« Il est plus facile que l’on croit de se haïr. La grâce est de s’oublier. »
Georges Bernanos
D’un côté, il y a David B. Ricard, réalisateur à Québec, en pleine quête existentielle. De l’autre, Louis, son frère, champion de slalom en skate récompensé à travers le monde, et peu enclin aux grandes confessions personnelles. A priori, deux hommes aux vies diamétralement opposées. Durant cinq ans, le premier a pourtant suivi le parcours sportif du second, tout en mettant en parallèle l’évolution de leurs deux chemins, et en cherchant à mettre en lumière ce qui les guide tous les deux : la recherche de la grâce.
Présenté en première au dernier Festival de Cinéma de la Ville de Québec, Surfer sur la grâce de David B. Ricard est entre le documentaire et la fiction. Comme l’expliquait le réalisateur, tout est fiction parce qu’un choix est fait parmi une sélection d’images et qu’il y a le montage. On choisit de montrer tel sourire, telle mimique plutôt qu’une autre. La réalité, elle, ressort dans les réponses que l’on choisit de donner, dans le cheminement des deux frères après ce film, parce que leur relation ne peut qu’en être changée.
Un mot sur la structure du film, découpé par des plans noirs où David inscrit réflexions personnelles (un peu comme s’il s’adressait à lui-même dans un journal intime) et citations. Ce découpage rythme le film, le rend poétique.

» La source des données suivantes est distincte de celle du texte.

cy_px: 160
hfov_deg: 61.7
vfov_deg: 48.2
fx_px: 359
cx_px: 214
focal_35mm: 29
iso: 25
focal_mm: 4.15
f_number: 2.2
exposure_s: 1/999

David a éprouvé, éprouve encore certainement aujourd’hui, de l’envie envers son frère qui excelle en skate et gagne de nombreuses compétitions. Et il le fait, semble-t-il aux yeux de David, plus rapidement et facilement que lui-même réussit ce qu’il entreprend. David a fait des études de cinéma, son parcours d’apprentissage a été plus long et peut-on dire qu’il a été aussi gratifiant? C’est le genre de réflexion qui ressort du film.

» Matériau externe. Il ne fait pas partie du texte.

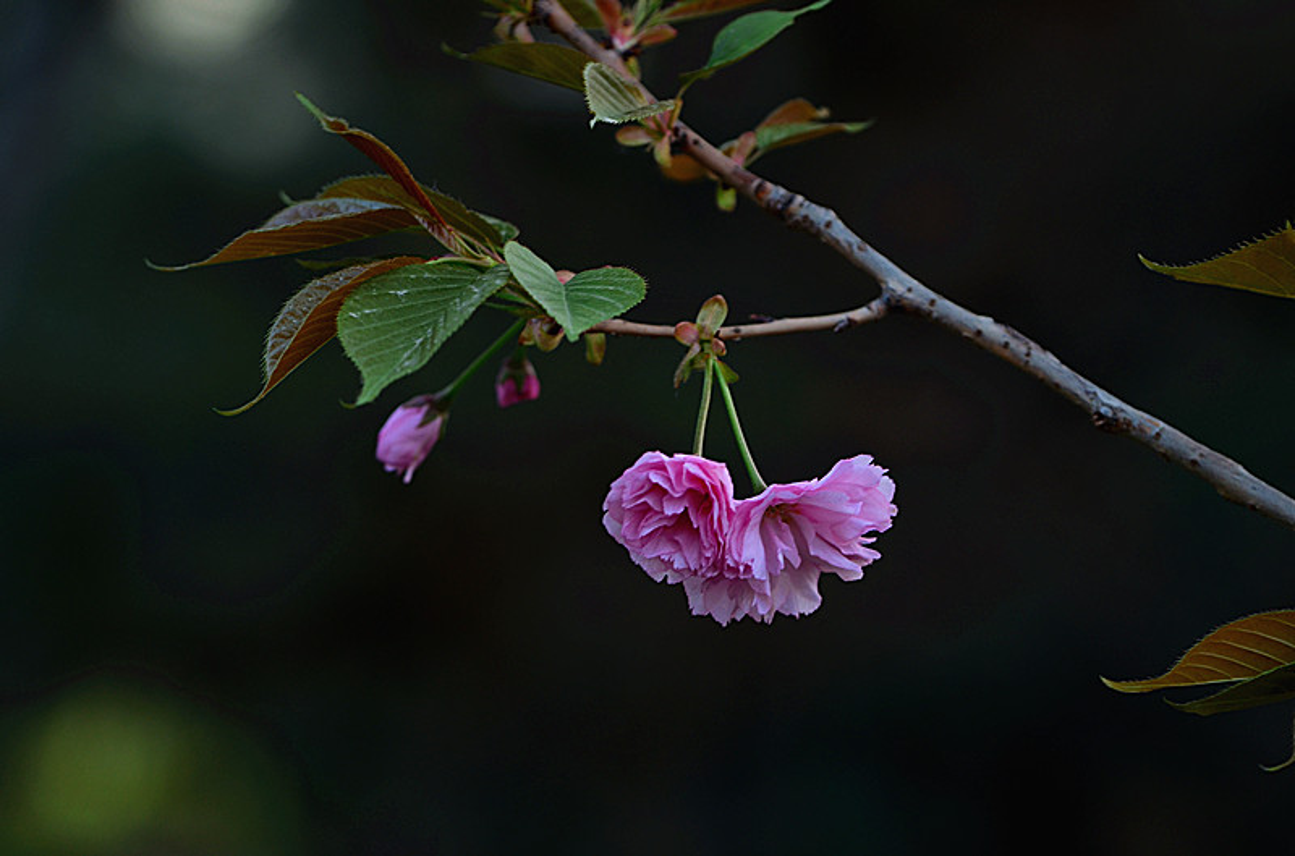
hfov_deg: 9.2
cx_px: 648
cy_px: 428
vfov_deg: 6.1
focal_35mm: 225
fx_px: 8073
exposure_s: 1/50
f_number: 4
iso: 200
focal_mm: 150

David gratte là où ça fait mal. Il crève l’abcès, ose dire ce qu’il n’a jamais osé dire pour qu’il soit enfin capable de tourner la page sur ce qui l’angoisse ou le blesse dans sa relation à son frère. Les deux frères ont une façon assez différente d’appréhender le monde : l’un le fait de manière cérébrale en cherchant constamment des réponses et l’autre le fait de manière instinctive en poussant son corps à ses limites.
Ce n’est pas à proprement parler un film sur le skate bien que ce soit là un thème important et au sujet duquel différents intervenants prennent parole. Ceux-ci livrent leur façon de voir le skate, de vivre ce sport. Comme le sport les habite-t-il, les motive-t-il dans leur vie.
Louis se livre moins facilement. Ce n’est pas son genre et il dit clairement à son frère qu’il ne voit pas vraiment l’intérêt de ce film. Si ç’avait été un film de skate (au sens pur), là il en aurait été fier. Mais il ne voit pas qui se sentira interpellé par ce portrait familial intime.
C’est un film de remise en question qui a été tourné sur 5 ans. Les deux frères changent tant physiquement que psychologiquement. Leurs pensées évoluent et leur vision de leur sport/art se modifie également.
Par de nombreuses images d’archives dont plusieurs ont été filmées par David alors qu’il était adolescent, on revoit les débuts de Louis sur sa planche. Ces images sont importantes tant pour la compréhension de la relation fraternelle que pour celle des individus. David a toujours mis son frère à l’avant-plan. Il contribuait, à sa manière, à son succès en l’aidant dans ses tentatives. Mais il en a aussi payé le prix. On comprend que le meilleur ami de David s’est finalement rapproché de Louis et que David a été tranquillement évincé de la relation.
Surfer sur la grâce est une réflexion sur la compétition fraternelle. C’est aussi une étude sur qui l’on est, sur ce que l’on fait et d’où l’on vient.